Inflação fecha 2025 em 4,26%, dentro do teto da meta

O Índice Nacional de Preços ao Consumidor Amplo (IPCA), considerado a inflação oficial do Brasil, registrou alta de 0,33% em dezembro, segundo dados divulgados nesta sexta-feira (9) pelo Instituto Brasileiro de Geografia e Estatística (IBGE). Com isso, a inflação acumulada em 2025 atingiu 4,26%.

O resultado mensal representa uma leve aceleração em relação a novembro, quando o índice havia registrado aumento de 0,18%. Em comparação a dezembro de 2024, a variação foi menor — naquele período, a inflação mensal ficou em 0,52%.

O desempenho ficou ligeiramente abaixo das projeções do mercado, que esperavam alta de 0,4% em dezembro e 4,3% no acumulado do ano.
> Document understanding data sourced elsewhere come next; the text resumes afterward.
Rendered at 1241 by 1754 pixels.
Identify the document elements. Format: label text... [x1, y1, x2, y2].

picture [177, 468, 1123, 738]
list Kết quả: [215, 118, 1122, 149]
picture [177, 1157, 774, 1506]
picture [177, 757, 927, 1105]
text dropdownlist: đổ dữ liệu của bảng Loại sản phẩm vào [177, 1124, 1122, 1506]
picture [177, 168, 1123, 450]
Com isso, a inflação permaneceu dentro do intervalo de tolerância definido pelo Banco Central, que estabelece meta de 3% com variação máxima de 4,5%. Este é o primeiro ano, desde 2019, em que o índice fechou dentro desse intervalo.

Entre os nove grupos de produtos e serviços pesquisados pelo IBGE, apenas o grupo Habitação registrou queda de preços, de 0,33%. Todos os demais tiveram aumento em dezembro, com destaque para Transportes, que subiu 0,74% e exerceu o maior impacto sobre o índice (0,15 ponto percentual).

Outros grupos que tiveram aumentos expressivos foram:

  • Saúde e cuidados pessoais: 0,52%, contribuindo com 0,07 ponto percentual;
  • Artigos de residência: 0,64%, após queda de 1% em novembro.

Veja a variação dos grupos do IPCA em dezembro:

  • Alimentação e bebidas: 0,27%
  • Habitação: -0,33%
  • Artigos de residência: 0,64%
  • Vestuário: 0,45%
  • Transportes: 0,74%
  • Saúde e cuidados pessoais: 0,52%
  • Despesas pessoais: 0,36%
  • Educação: 0,08%
  • Comunicação: 0,37%

No grupo Transportes, o aumento foi puxado principalmente pelos preços do transporte por aplicativo, que subiram 13,79%, e pelas passagens aéreas, que tiveram alta de 12,61% — este último foi o subitem com maior impacto individual em dezembro, contribuindo com 0,08 ponto percentual. 

Já os combustíveis voltaram a subir em dezembro, após recuo no mês anterior: etanol subiu 2,83%, gás veicular 0,22% e gasolina 0,18%, enquanto o óleo diesel caiu 0,27%.

Destaques de 2025

No acumulado do ano, o IPCA subiu 4,26%, abaixo dos 4,83% registrados em 2024. Os grupos que mais impactaram a inflação foram:

  • Habitação: alta de 6,79%, com maior contribuição no índice anual (1,02 ponto percentual);
  • Educação: 6,22%;
  • Despesas pessoais: 5,87%;
  • Saúde e cuidados pessoais: 5,59%.

Esses quatro grupos representaram cerca de 64% da inflação acumulada no ano. O item com maior impacto individual foi a energia elétrica residencial, que subiu 12,31% em 2025, refletindo reajustes tarifários que variaram de queda de 2,16% a aumento de até 21,95%, além da inclusão do Bônus de Itaipu em janeiro e agosto. 

Durante o ano, vigoraram todas as bandeiras tarifárias:

  • 🟢 Verde (sem cobrança): janeiro a abril
  • 🟡 Amarela (R$ 1,885/100 kWh): maio e dezembro
  • 🔴 Vermelha patamar 1 (R$ 4,46/100 kWh): junho, julho, outubro e novembro
  • 🚨 Vermelha patamar 2 (R$ 7,87/100 kWh): agosto e setembro

No grupo Habitação, além da energia elétrica, os destaques foram o aluguel residencial(+6,06%), condomínio (+5,14%) e taxa de água e esgoto (+4,50%). Já na Educação, que acumulou alta de 6,22%, os aumentos foram puxados pelos cursos regulares (+6,54%) e cursos diversos (+5,67%).

Com o resultado de 2025, o país encerra o ano com a inflação dentro do intervalo de tolerância do Banco Central, um cenário que não ocorria desde 2019.